» REQUIRED WORK:
Copy out the lines of the listing below word for word, starting at the line that contains "scientific name: Filipendula ulmaria" and ending at the line that contains "family: Berberidaceae", with both of those lines included.

» PROVIDED MATERIAL:
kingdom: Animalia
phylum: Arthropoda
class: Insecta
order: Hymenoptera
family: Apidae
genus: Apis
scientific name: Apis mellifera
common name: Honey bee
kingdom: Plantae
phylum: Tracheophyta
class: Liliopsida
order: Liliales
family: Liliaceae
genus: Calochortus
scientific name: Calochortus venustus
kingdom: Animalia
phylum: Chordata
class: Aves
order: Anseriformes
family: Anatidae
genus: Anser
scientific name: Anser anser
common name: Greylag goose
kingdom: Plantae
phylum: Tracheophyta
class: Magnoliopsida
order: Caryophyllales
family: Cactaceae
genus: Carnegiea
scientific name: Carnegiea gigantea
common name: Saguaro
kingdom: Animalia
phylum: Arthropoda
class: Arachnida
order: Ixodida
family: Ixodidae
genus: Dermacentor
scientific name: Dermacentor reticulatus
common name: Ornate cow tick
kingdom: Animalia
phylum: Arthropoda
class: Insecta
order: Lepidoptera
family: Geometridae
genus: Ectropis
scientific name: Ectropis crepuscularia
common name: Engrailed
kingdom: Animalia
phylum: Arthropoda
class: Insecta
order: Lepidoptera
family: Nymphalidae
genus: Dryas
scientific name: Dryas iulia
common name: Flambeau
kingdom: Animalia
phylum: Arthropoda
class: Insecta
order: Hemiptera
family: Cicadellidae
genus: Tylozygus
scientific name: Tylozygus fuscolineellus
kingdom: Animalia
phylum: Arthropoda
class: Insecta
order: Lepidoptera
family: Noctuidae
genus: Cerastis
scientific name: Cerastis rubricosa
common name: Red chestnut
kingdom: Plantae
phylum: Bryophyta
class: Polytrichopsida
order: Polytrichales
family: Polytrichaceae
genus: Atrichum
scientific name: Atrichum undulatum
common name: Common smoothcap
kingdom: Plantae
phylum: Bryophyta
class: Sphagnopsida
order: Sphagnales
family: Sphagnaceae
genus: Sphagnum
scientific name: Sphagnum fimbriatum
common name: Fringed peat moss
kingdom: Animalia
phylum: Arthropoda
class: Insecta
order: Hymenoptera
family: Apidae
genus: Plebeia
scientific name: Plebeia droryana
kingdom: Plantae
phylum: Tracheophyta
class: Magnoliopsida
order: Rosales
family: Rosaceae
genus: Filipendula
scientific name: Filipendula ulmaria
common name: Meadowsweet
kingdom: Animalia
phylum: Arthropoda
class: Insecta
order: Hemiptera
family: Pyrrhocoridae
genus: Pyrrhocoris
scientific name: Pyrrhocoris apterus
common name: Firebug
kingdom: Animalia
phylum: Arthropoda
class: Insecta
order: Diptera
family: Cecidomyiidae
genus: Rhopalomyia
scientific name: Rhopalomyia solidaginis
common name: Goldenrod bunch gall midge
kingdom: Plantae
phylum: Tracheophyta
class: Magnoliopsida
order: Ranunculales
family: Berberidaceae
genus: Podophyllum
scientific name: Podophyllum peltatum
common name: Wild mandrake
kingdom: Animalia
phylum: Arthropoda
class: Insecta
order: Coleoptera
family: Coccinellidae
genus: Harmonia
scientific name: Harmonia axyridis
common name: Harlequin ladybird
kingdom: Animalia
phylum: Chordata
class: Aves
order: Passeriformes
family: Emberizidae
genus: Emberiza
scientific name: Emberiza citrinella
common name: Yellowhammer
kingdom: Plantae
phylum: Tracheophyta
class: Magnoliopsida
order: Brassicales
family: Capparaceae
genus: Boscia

» FINISHED TASK:
scientific name: Filipendula ulmaria
common name: Meadowsweet
kingdom: Animalia
phylum: Arthropoda
class: Insecta
order: Hemiptera
family: Pyrrhocoridae
genus: Pyrrhocoris
scientific name: Pyrrhocoris apterus
common name: Firebug
kingdom: Animalia
phylum: Arthropoda
class: Insecta
order: Diptera
family: Cecidomyiidae
genus: Rhopalomyia
scientific name: Rhopalomyia solidaginis
common name: Goldenrod bunch gall midge
kingdom: Plantae
phylum: Tracheophyta
class: Magnoliopsida
order: Ranunculales
family: Berberidaceae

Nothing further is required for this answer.